INPUT RECORDS START

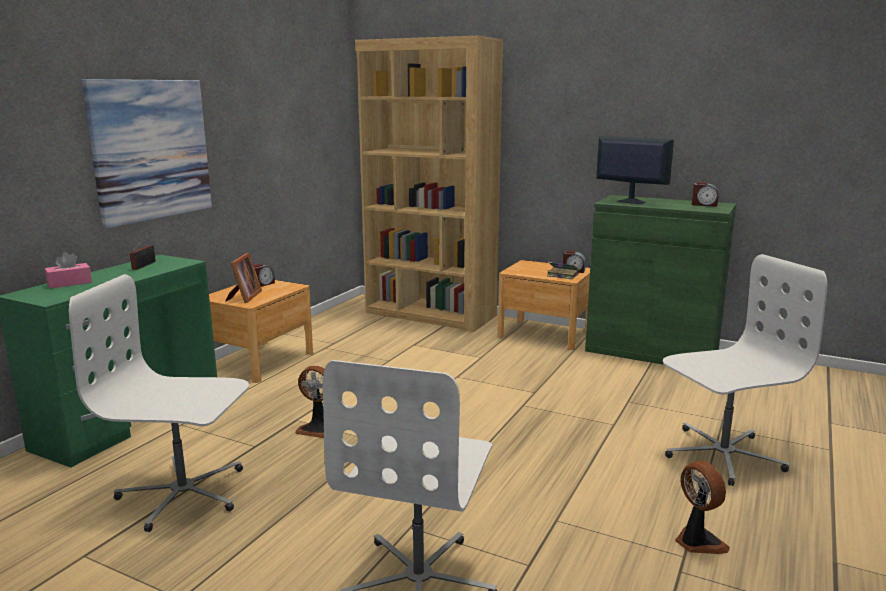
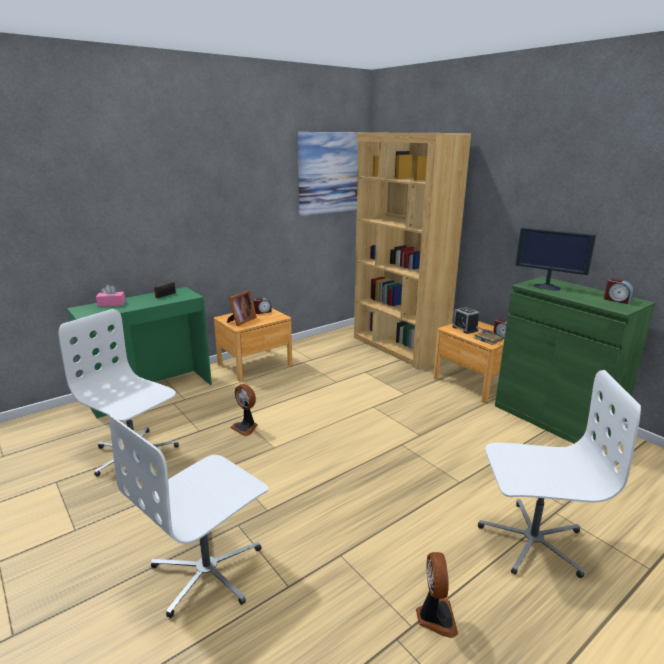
camera: 25 degrees right, 5 degrees up
(151, 150) = (183, 216): picture -> picture (330, 173)
(528, 269) = (465, 329): none -> alarm clock
(630, 201) = (547, 287): monitor -> monitor turned 150 degrees clockwise

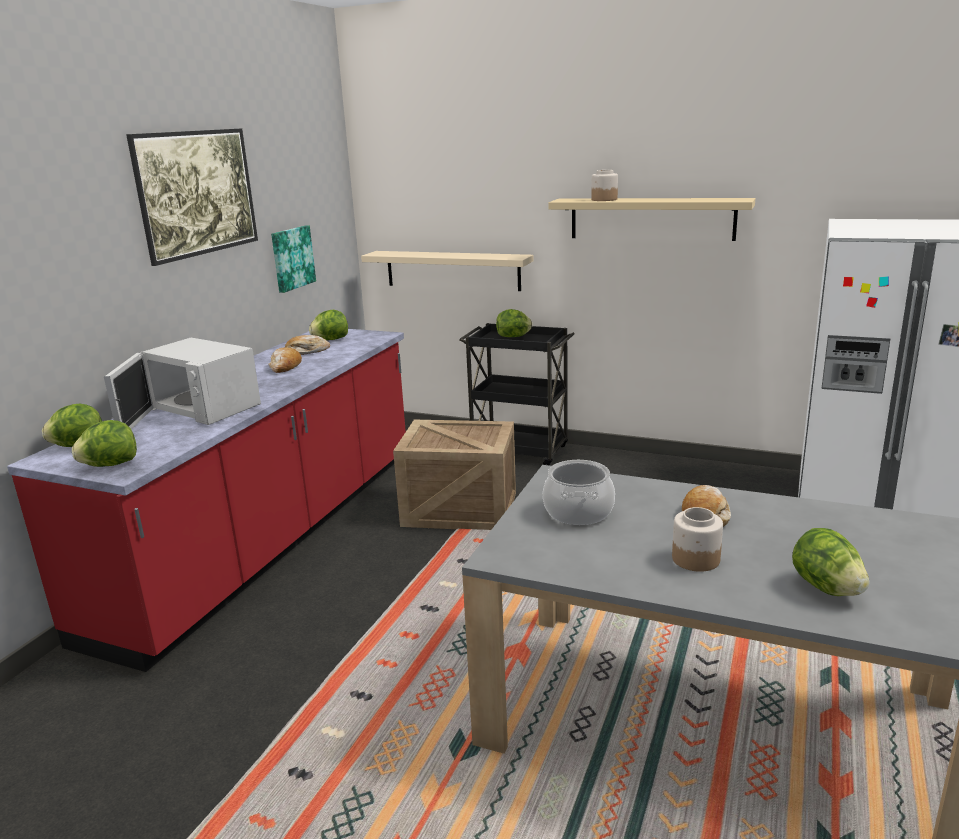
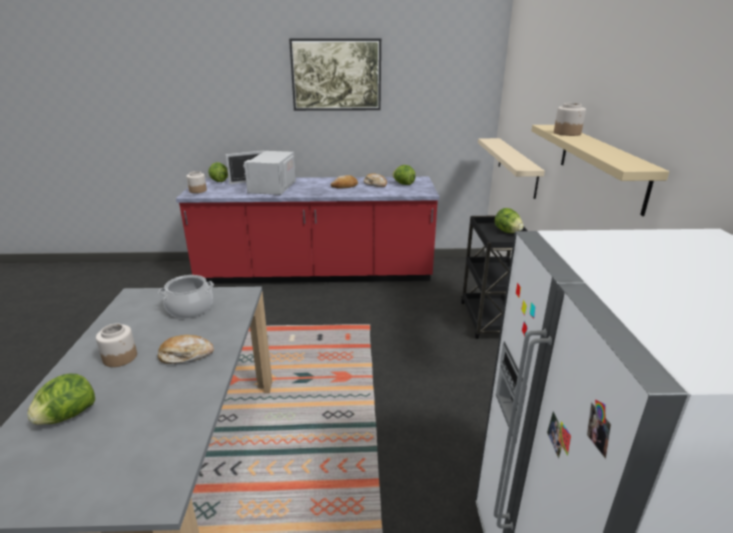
camera: 65 degrees right, 5 degrees up
(110, 465) = (197, 190): lettuce -> jar
(292, 258) = (414, 127): picture -> none
(461, 509) = (385, 319): crate -> none

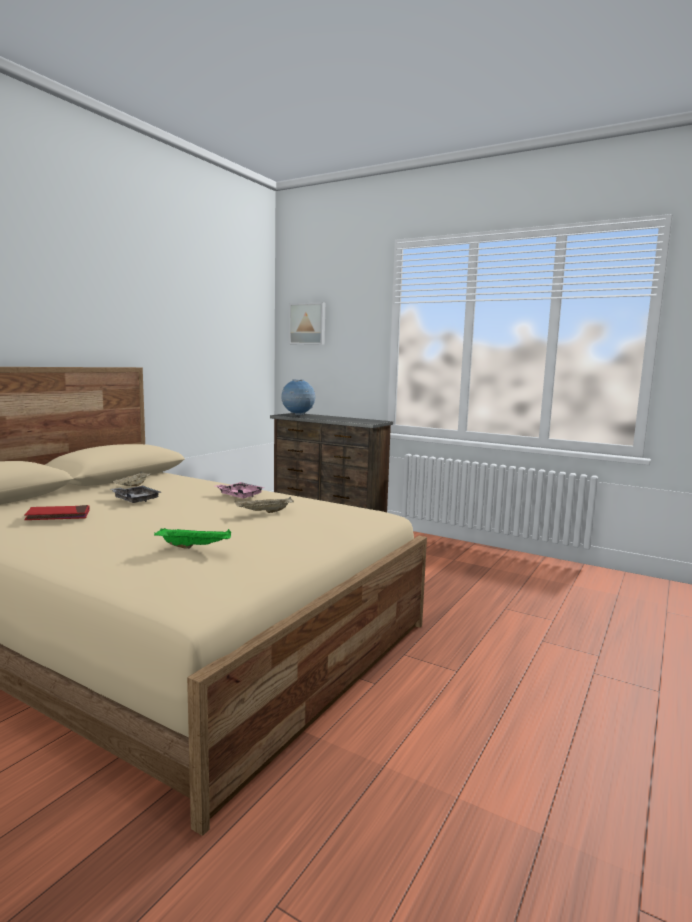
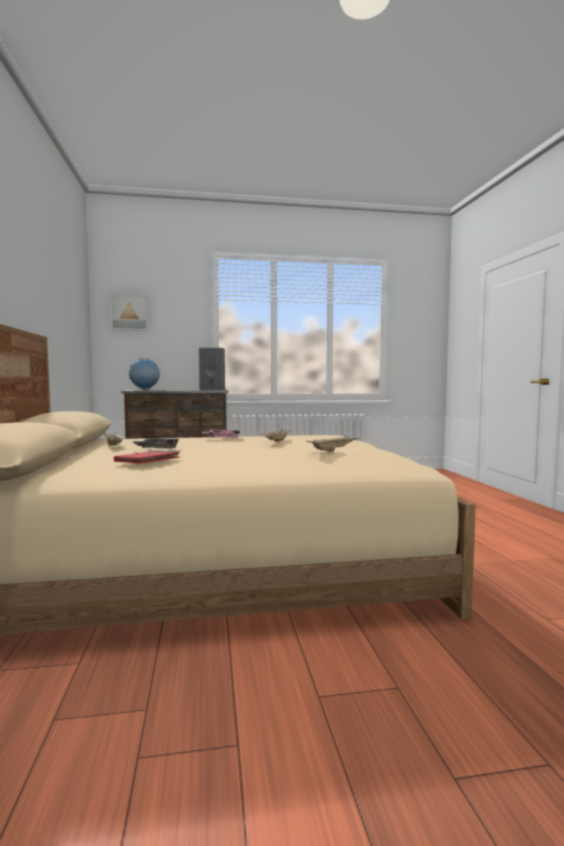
camera: 40 degrees left, 5 degrees down
(195, 547) = (333, 450): green tray -> beige tray
(370, 421) = (213, 389): none -> grey speaker

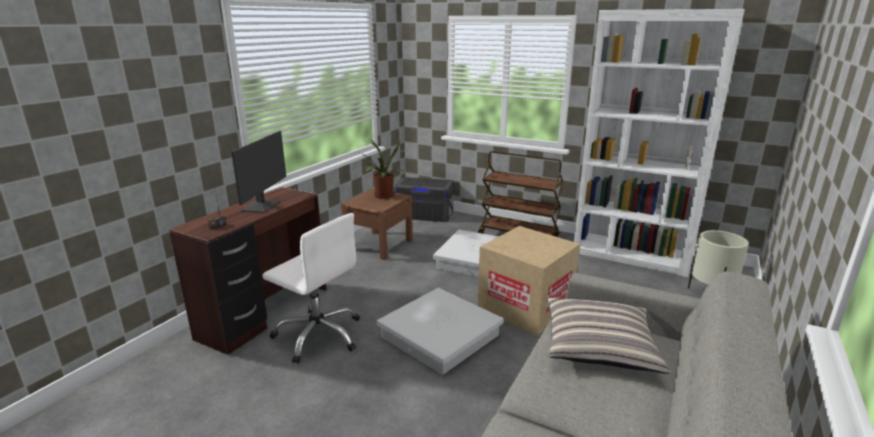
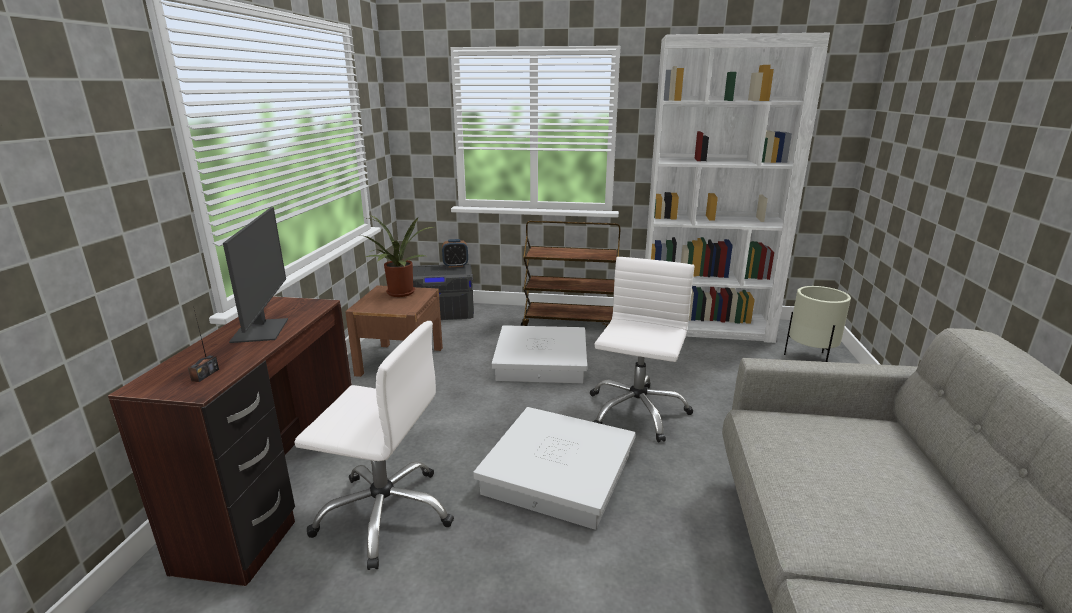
camera: 20 degrees left, 0 degrees up
(441, 180) = (455, 265): none -> alarm clock
(525, 307) = (636, 411): cardboard box -> white office chair
(599, 345) = (827, 447): pillow -> none

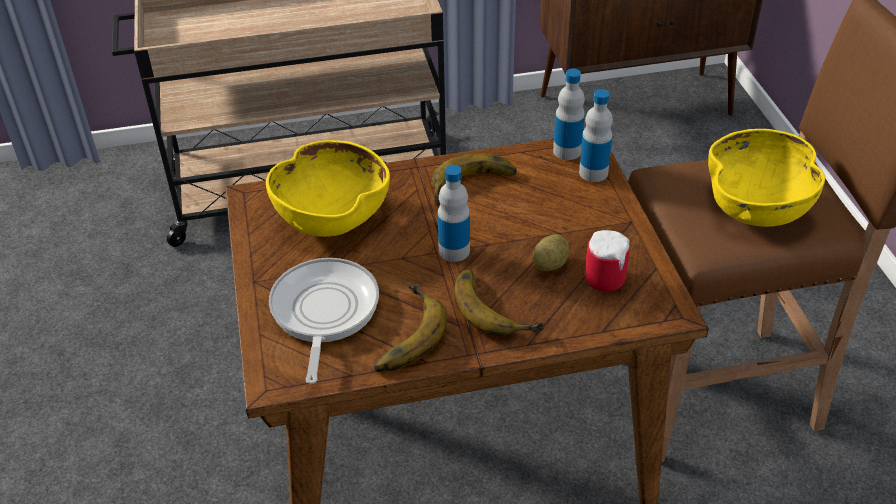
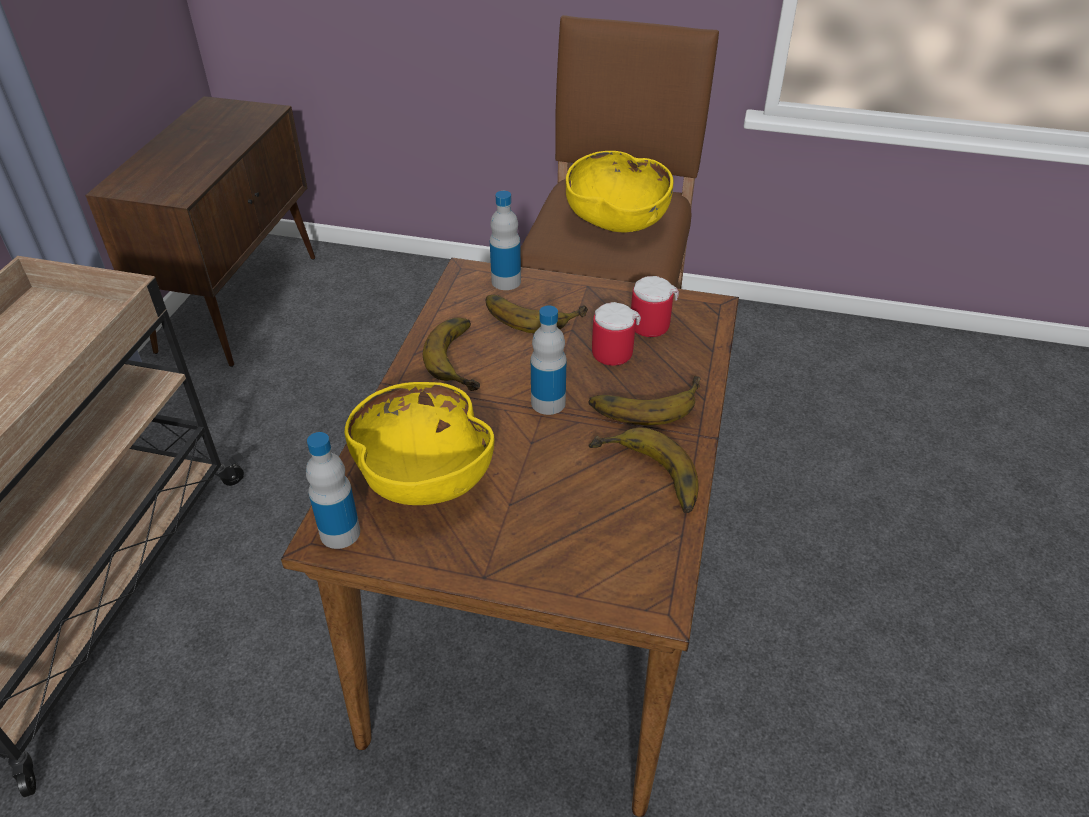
camera: 65 degrees left, 0 degrees up
(323, 312) = (575, 529): frying pan -> none
(550, 264) = (610, 350): potato -> mug
(563, 203) = (533, 313): none -> banana
(567, 151) = (462, 284): bottle -> bottle (340, 533)

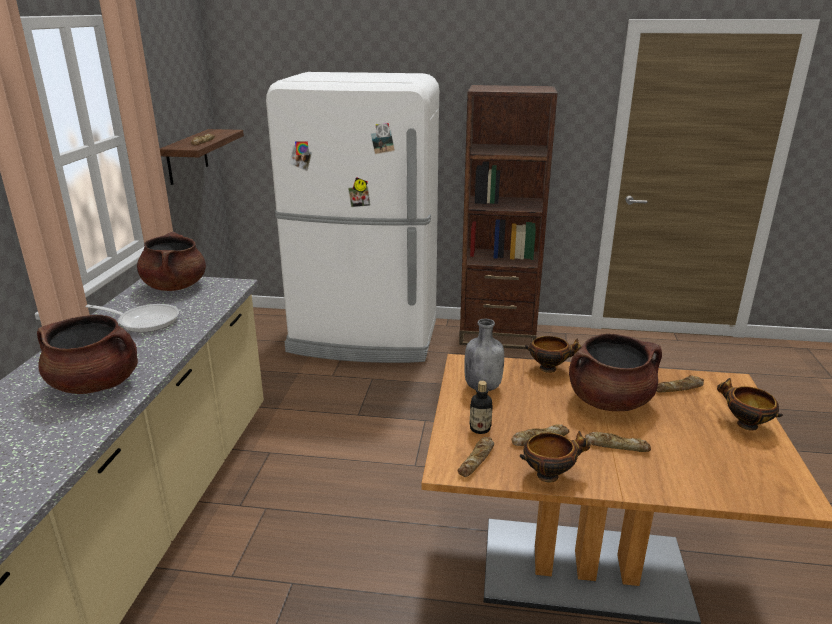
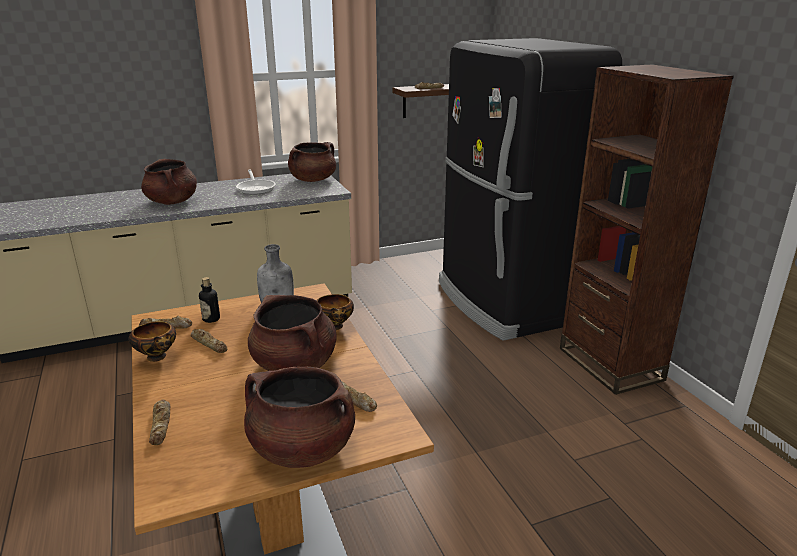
camera: 60 degrees right, 0 degrees up
(364, 338) = (505, 302): white fridge -> black fridge
(616, 446) = (216, 379): bread -> bread (161, 425)
(744, 424) = (301, 449): bowl -> brown cooking pot

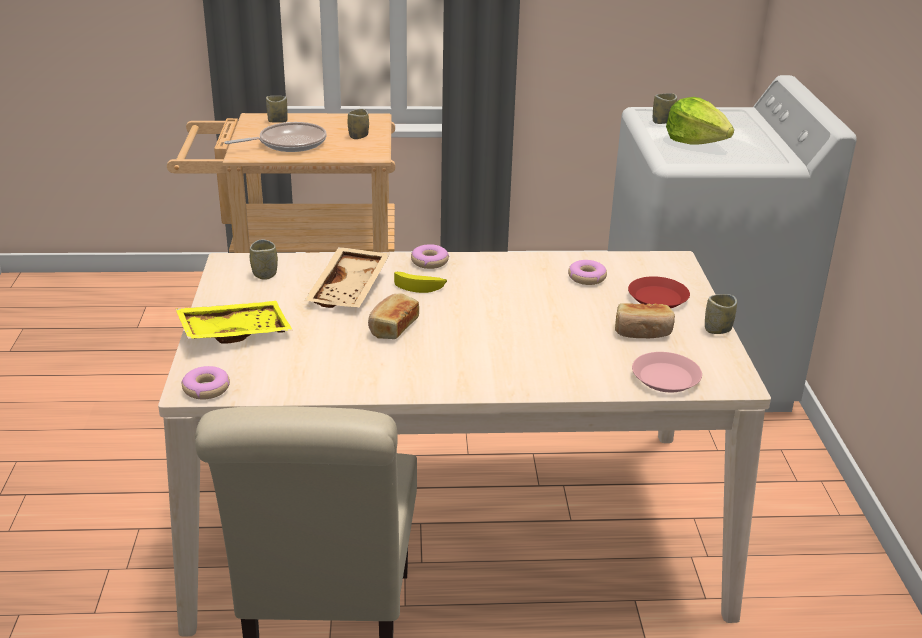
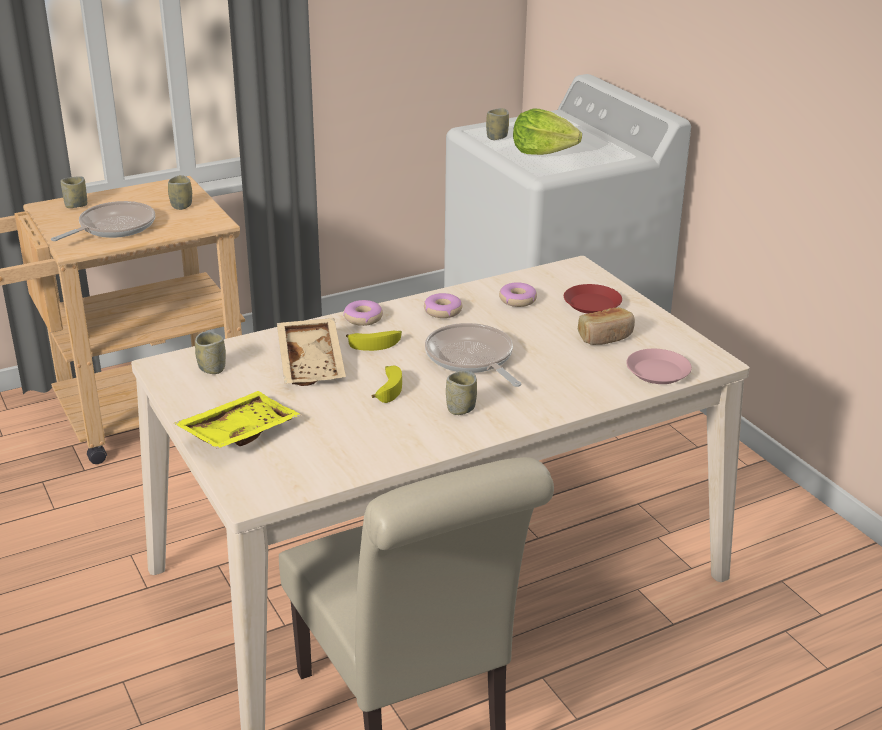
camera: 25 degrees left, 0 degrees up
(206, 389) = (265, 493): donut -> donut (442, 311)
(392, 327) = (387, 388): bread -> banana
(493, 320) = (471, 359): none -> frying pan
(717, 329) = (662, 319): cup -> cup (461, 409)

INPUT RECORDS END

**WORK REQUIRED**
If a line in the material contains the word "left", copy that line.

**SOLUTION FOR THIS EXERCISE**
camera: 40 degrees left, 5 degrees down
camera: 20 degrees left, 0 degrees up
camera: 65 degrees left, 0 degrees up
camera: 25 degrees left, 0 degrees up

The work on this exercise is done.